Tuesday, August 22, 2006

Poor Pluto

and now this depressing news from the NY times


By DENNIS OVERBYE
Published: August 22, 2006
Pluto was looking more and more like a goner today as astronomers meeting in Prague continued to debate the definition of a planet.


Associated Press/NASA
Pluto, left, with its moons, from left to right, Hydra, Nix and Charon.
Related
Essay: Planets Askew in the Heavens, and Here on Earth, a Mess (August 22, 2006)

For Now, Pluto Holds Its Place in Solar System (August 16, 2006)

“I think that today can go down as the ‘day we lost Pluto,’ ” Jay Pasachoff of Williams College said in an e-mail message from Prague.

Under fire from other astronomers and the public, a committee appointed by the International Astronomical Union revised and then revised again a definition proposed last week that would have expanded the number of official planets to 12, locking in Pluto as well as the newly discovered Xena in the outer solar system, as well as the asteroid Ceres and Pluto’s moon Charon.

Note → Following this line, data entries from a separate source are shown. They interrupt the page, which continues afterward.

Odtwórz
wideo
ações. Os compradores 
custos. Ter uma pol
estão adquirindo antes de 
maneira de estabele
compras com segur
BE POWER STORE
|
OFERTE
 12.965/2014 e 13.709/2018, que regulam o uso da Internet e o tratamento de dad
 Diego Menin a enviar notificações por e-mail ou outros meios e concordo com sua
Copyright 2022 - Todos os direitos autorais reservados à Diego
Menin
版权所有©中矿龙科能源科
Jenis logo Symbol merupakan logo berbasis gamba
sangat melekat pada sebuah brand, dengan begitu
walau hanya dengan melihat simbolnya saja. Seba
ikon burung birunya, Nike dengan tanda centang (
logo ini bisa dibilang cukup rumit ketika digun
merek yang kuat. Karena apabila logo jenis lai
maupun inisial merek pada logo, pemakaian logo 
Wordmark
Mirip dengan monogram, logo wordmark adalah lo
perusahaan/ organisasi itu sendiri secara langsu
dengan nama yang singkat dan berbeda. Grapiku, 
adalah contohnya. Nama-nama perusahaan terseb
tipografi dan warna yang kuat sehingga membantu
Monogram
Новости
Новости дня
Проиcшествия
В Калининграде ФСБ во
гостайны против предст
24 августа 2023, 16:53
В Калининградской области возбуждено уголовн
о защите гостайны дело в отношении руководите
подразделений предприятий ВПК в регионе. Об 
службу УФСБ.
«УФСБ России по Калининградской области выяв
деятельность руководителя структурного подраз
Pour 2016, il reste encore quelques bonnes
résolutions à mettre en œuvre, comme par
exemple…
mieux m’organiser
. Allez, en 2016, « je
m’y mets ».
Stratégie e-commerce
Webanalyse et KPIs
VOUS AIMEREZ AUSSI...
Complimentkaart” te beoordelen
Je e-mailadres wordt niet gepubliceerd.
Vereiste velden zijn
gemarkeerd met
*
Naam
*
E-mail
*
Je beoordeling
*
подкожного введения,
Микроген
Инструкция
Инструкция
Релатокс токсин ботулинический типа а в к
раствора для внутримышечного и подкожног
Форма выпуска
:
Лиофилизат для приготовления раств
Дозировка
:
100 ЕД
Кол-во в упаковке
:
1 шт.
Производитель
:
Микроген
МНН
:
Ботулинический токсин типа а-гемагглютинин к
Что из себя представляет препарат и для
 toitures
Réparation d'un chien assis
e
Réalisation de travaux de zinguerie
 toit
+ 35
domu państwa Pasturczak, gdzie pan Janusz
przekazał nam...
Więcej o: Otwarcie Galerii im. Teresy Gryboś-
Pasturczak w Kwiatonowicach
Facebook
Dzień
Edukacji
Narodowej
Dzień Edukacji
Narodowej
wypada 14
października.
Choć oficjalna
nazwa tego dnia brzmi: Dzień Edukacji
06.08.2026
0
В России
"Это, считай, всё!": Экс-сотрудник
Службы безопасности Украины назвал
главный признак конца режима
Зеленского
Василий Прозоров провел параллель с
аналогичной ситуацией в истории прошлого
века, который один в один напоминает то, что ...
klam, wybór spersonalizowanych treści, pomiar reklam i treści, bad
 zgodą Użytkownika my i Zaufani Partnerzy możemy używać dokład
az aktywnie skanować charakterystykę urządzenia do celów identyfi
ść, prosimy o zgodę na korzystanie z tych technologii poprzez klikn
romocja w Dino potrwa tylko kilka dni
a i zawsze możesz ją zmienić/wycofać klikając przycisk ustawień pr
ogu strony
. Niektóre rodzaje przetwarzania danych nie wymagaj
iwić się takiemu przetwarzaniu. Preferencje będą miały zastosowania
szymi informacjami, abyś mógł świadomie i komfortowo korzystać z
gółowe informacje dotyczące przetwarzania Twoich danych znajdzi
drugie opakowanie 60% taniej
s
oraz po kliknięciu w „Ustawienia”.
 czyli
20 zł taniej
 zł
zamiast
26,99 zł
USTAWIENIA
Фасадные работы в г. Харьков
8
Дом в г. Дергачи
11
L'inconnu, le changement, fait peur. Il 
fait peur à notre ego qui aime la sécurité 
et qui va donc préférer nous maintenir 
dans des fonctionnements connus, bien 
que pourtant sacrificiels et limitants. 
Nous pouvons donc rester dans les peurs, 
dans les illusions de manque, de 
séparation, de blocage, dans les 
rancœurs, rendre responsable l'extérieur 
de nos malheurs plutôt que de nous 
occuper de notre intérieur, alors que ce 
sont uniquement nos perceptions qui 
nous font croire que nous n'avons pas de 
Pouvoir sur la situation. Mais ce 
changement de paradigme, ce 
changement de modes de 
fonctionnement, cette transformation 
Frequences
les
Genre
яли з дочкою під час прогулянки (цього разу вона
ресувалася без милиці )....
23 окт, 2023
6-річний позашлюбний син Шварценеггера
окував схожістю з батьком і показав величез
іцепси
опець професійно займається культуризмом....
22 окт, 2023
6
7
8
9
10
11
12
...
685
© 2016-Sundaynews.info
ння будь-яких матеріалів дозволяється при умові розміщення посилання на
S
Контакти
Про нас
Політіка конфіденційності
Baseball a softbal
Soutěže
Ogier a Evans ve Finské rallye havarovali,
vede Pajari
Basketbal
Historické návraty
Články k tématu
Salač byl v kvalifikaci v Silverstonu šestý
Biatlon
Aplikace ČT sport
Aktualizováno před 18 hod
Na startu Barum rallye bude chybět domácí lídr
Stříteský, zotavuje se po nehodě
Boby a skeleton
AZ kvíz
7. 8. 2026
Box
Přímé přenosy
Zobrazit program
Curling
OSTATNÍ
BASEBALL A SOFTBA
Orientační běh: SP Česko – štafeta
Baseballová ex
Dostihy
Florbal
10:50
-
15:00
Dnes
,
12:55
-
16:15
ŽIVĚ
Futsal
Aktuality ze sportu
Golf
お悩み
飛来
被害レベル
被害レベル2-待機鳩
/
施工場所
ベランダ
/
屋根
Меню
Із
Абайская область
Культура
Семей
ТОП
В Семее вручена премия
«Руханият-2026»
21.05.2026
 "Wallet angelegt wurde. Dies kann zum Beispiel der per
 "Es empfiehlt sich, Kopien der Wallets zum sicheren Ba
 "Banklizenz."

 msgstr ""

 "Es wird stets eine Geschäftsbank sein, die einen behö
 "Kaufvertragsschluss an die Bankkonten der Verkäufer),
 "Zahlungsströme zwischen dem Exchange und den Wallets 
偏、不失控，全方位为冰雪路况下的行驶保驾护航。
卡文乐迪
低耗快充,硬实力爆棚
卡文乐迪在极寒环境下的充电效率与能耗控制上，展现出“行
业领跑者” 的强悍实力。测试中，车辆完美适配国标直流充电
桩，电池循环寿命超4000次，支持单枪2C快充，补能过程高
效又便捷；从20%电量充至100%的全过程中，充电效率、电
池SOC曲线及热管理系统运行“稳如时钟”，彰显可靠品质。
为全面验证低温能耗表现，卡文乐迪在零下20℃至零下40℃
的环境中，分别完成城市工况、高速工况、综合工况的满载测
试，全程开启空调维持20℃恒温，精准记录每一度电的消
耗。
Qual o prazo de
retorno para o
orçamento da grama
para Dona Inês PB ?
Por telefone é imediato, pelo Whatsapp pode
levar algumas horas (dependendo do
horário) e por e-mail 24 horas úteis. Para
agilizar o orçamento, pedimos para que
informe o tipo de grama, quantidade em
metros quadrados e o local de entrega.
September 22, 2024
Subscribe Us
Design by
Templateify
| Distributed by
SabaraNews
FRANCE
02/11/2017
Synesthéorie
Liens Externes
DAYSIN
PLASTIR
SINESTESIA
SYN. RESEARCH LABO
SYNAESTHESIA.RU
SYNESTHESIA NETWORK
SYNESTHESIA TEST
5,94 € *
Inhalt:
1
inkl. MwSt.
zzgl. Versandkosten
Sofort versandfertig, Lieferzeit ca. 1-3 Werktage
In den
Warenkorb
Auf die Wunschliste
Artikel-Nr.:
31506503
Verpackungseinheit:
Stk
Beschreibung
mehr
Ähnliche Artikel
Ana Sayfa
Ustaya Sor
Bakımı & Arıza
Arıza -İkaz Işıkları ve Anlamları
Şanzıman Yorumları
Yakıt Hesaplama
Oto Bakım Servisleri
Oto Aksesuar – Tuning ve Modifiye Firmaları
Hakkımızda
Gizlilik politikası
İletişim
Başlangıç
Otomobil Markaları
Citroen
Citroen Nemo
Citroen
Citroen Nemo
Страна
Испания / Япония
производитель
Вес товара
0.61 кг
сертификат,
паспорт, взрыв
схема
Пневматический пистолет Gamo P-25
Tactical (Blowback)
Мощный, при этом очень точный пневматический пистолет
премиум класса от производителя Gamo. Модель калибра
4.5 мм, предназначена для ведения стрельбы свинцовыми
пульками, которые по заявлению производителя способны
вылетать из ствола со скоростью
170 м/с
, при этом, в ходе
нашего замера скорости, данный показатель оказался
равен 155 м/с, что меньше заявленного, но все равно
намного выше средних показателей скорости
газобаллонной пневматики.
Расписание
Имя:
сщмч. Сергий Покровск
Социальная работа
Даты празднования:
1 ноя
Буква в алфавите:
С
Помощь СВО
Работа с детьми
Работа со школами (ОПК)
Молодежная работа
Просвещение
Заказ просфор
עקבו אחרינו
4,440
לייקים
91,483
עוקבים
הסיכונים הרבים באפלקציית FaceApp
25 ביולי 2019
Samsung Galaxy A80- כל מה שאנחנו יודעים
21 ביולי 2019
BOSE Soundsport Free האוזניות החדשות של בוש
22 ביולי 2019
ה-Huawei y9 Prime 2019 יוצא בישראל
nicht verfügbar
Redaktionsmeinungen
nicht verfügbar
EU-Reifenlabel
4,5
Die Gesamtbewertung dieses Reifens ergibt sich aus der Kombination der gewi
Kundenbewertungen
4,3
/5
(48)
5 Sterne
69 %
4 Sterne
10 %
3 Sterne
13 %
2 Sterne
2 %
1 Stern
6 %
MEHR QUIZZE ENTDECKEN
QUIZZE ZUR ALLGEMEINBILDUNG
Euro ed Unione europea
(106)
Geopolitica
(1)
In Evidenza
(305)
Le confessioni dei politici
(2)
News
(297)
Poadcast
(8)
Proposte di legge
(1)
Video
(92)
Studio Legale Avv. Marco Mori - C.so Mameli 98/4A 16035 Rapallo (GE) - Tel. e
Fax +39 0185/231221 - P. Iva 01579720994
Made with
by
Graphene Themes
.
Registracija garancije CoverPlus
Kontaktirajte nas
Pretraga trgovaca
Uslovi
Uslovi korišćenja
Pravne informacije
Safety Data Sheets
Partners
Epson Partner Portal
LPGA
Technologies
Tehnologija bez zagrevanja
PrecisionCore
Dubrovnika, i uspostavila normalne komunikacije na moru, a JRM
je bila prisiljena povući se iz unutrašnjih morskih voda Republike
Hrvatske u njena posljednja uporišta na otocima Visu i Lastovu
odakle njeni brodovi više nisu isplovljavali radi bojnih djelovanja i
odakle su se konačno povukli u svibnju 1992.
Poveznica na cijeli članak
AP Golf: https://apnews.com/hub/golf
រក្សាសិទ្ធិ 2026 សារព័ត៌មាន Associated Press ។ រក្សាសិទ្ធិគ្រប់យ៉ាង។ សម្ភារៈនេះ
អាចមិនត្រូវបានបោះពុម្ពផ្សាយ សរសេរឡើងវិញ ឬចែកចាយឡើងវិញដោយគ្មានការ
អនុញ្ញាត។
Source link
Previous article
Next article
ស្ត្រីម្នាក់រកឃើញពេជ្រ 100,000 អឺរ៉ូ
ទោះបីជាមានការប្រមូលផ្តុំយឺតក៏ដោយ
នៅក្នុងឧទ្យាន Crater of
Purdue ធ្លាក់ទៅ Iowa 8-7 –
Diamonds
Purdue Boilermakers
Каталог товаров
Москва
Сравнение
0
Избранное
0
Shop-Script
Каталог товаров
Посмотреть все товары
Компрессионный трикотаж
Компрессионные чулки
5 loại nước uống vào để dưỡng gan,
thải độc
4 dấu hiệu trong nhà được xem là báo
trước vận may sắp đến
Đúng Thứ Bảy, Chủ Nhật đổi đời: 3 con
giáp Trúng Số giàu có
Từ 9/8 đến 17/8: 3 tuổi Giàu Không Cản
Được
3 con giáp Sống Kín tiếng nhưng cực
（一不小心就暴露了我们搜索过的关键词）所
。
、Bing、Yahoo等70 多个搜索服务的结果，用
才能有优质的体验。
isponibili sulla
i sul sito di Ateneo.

The new definition offered today would set up a three-tiered classification scheme with eight “planets”; a group of “dwarf-planets” that would include Pluto, Ceres, Xena and many other icy balls in the outer solar system; and thousands of “smaller solar system bodies,” like comets and asteroids.

The bottom line, said Owen Gingerich, the Harvard astronomer who is chairman of the I.A.U.’s planet definition committee, is that in the new definition, “Pluto is not a planet.”

“There’s not happiness all around, believe me,” he added.

The new proposal was hashed out in a couple of open meetings, the first of which was described by participants as tumultuous, and the second more congenial. Astronomers are supposed to vote on this or some other definition on Thursday, but whether a consensus is emerging depends on whom you talk to. Some astronomers expressed anger that the original definition of planet had been developed in isolation and then dropped on them only a week before the big vote. Others continued to question whether it was so important to decide the question now at all.

Among its defects, some astronomers say, the newer definition abandons any pretense of being applicable to other planetary systems beyond our own solar system.

To many astronomers, Pluto’s tiny size and unusually tilted orbit make it a better match to the icy balls floating in the outskirts of the solar system in what is known as the Kuiper Belt than to the conventional planets like Jupiter and Mars. The issue has been forced on astronomers by the discovery of such a ball even larger than Pluto, nicknamed Xena by its discoverer, Mike Brown of the California Institute of Technology.

If Pluto is a planet, so should be Xena, Dr. Brown has argued.

The committee’s original prime criterion was roundness, meaning that a planet had to be big enough so that gravity would overcome internal forces and squash it into a roughly spherical shape. But a large contingent of astronomers, led by Julio Fernandez of the University of the Republic in Montevideo, Uruguay, has argued that a planet must also be massive enough to clear other objects out of its orbital zone. Dr. Gingerich admitted, “They are in control of things.”

So the newest resolution includes the requirement for orbital dominance as a condition for full-fledged planethood, Dr. Gingerich said. That knocks out Pluto, which crosses the orbit of Neptune, and Xena, which orbits among the icy wrecks of the Kuiper Belt, and Ceres, which is in the asteroid belt.

“Vociferous objectors have said they could accept this,” Dr. Gingerich said.

Reached in his office at Caltech, Dr. Brown, who as the discoverer of Xena has the most to lose by its and Pluto’s demotion, said he thought he could live with the new proposal. “It essentially demotes Pluto to something other than a real planet, which is reasonable,” he wrote in an e-mail.

Dr. Gingerich cautioned that there were many things still to be sorted out. For example, the International Astronomical Union might consider creating a special name for Pluto and other dwarf-planets, like Xena and others yet to be discovered, that dwell out beyond Neptune. If it did, he said that “plutonians” seemed like a likelier choice than the previous suggestion, “plutons.” That term was protested by geologists, who pointed out that it was already used in earth science for nuggets of molten rock that have solidified and reached the surface.

But with two more days before the scheduled vote, there was no guarantee Pluto would not make a comeback and the definition of planethood be rewritten again.

“Some people think that the astronomers will look stupid if we can’t agree on a definition or if we don’t even know what a planet is,’’ Dr. Pasachoff said. “But someone pointed out that this definition will hold for all time and that it is more important to get it right.”